Direct and indirect effects of environmental factors on root-shoot ratio
SEMs explained a few variations of root-shoot ratio (Fig.4), e.g., 16.5% for natural forest and 4.9% for planted forest, which maybe contributed mostly by strongly non-linear correlation between dependent and independent variable as revealed by above partial analysis (Fig.3), but still providing to some extent information about the direct and indirect effects of variables on the root-shoot ratio studied. Consistently, four variables (forest age, BIO4, BIO8 and BIO18) had direct negative effects on root-shoot ratio of both origins, and their standardized direct effects were -0.108, -0.094,-0.092 and -0.229 in the natural forests, and -0.080, -0.015,-0.099 and -0.092 in the planted forests, respectively (Table S2).

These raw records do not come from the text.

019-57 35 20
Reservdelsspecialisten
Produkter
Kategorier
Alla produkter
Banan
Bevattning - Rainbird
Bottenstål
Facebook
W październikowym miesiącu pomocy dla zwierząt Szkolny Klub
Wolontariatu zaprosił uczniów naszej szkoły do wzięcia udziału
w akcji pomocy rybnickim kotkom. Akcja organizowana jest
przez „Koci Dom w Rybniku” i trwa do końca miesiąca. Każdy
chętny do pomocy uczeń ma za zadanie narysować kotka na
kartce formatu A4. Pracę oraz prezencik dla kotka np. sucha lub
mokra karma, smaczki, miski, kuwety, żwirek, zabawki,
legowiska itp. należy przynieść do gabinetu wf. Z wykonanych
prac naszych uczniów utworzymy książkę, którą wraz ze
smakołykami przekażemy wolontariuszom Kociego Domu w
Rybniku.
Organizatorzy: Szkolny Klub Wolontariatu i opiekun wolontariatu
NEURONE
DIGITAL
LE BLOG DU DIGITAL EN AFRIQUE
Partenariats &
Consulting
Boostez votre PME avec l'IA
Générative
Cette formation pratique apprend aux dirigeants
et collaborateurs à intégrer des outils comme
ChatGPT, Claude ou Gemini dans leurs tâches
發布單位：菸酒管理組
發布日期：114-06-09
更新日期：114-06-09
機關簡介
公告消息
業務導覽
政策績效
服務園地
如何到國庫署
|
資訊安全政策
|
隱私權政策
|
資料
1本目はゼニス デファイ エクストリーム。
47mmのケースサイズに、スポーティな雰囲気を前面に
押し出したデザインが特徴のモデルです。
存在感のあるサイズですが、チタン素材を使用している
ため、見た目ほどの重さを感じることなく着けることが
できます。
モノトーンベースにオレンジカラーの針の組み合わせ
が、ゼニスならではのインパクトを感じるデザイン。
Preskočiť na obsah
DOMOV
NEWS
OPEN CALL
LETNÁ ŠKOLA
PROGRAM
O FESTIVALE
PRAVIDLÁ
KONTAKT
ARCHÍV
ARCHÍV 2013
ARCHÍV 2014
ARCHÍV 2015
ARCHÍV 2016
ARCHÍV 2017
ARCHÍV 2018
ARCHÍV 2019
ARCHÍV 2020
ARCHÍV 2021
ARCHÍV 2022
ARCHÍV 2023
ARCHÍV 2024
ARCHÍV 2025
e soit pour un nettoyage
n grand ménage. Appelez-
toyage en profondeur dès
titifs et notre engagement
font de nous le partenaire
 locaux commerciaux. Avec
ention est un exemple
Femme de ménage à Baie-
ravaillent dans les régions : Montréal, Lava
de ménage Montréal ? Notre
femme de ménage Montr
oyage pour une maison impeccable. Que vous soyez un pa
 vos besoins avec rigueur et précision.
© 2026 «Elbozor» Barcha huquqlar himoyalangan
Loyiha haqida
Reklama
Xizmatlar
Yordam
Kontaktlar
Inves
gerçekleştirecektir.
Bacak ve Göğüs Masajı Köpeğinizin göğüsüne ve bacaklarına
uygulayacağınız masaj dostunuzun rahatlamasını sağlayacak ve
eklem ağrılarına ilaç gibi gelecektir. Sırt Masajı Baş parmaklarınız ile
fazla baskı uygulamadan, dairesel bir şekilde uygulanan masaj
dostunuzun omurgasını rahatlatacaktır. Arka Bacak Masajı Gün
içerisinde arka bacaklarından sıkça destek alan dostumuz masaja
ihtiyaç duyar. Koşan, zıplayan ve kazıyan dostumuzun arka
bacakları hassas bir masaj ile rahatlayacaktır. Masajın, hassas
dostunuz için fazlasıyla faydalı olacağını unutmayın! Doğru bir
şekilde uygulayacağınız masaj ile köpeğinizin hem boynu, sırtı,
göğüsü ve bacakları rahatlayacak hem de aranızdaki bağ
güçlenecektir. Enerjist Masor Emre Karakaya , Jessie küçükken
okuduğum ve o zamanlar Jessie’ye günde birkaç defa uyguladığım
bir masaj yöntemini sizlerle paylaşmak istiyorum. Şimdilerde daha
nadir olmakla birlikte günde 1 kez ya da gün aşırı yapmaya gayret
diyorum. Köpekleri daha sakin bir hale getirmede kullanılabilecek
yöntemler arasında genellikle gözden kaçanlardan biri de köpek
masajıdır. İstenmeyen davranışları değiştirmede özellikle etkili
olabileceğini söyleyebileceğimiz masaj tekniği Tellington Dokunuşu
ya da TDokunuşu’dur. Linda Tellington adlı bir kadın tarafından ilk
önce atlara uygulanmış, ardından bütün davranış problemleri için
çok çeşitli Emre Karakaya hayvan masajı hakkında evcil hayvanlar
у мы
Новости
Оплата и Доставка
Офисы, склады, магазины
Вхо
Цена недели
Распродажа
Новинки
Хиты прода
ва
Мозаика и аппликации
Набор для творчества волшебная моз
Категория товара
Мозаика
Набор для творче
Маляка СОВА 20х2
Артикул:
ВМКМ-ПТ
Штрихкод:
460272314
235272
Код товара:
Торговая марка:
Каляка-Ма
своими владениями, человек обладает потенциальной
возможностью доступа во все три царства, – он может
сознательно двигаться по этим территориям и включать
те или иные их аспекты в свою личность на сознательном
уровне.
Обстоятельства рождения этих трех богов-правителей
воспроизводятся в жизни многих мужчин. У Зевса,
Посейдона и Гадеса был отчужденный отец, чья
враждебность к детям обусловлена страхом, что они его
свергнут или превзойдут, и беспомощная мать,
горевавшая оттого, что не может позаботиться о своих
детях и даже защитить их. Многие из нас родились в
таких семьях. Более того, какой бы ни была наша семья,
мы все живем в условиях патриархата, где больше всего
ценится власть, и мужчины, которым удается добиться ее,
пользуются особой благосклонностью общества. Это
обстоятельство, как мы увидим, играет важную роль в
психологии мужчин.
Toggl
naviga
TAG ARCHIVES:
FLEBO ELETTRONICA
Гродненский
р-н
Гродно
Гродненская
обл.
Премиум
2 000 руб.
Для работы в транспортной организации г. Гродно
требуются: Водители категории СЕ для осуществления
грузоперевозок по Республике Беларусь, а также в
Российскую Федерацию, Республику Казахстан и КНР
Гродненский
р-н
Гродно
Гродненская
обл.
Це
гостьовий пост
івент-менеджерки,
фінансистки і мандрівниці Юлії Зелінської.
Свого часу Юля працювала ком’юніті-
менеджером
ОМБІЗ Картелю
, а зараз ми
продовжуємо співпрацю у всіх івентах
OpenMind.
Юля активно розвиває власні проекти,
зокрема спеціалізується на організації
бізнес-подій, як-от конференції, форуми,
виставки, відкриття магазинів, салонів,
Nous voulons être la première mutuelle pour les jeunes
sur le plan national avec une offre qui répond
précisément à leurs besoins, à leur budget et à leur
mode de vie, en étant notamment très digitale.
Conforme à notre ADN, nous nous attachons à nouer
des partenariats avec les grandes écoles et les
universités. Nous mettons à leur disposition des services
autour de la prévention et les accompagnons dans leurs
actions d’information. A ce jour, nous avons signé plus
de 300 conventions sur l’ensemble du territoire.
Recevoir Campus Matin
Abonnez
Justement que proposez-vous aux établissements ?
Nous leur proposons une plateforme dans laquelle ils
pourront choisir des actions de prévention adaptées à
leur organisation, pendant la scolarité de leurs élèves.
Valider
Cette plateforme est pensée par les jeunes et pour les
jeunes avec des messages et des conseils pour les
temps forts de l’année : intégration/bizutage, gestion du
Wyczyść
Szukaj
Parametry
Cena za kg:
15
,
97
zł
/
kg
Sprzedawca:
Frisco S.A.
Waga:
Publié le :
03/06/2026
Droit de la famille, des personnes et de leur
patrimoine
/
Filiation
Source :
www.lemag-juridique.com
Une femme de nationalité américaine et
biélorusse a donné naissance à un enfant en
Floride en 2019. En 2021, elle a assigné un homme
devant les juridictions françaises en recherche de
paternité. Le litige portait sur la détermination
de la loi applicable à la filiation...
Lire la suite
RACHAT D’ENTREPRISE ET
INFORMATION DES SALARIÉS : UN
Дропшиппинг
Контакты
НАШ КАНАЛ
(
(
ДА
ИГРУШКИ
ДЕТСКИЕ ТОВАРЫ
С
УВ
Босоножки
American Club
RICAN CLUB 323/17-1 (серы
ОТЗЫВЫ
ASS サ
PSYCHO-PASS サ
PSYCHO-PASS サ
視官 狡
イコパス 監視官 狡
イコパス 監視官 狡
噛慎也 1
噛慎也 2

Two variables (forest density and BIO15) had direct positive effects on root-shoot ratio, and their standardized direct effects were 0.177 and 0.165 in the natural forests, and 0.096 and 0.099 in the planted forests. Meanwhile, only two variables (forest age and BIO15) exerted significantly indirect negative effects on root-shoot ratio through forest density, and their indirect effects were -0.080 and -0.014 in the natural forests, and -0.033 and -0.011 in the planted forests (Fig.4, Table S2).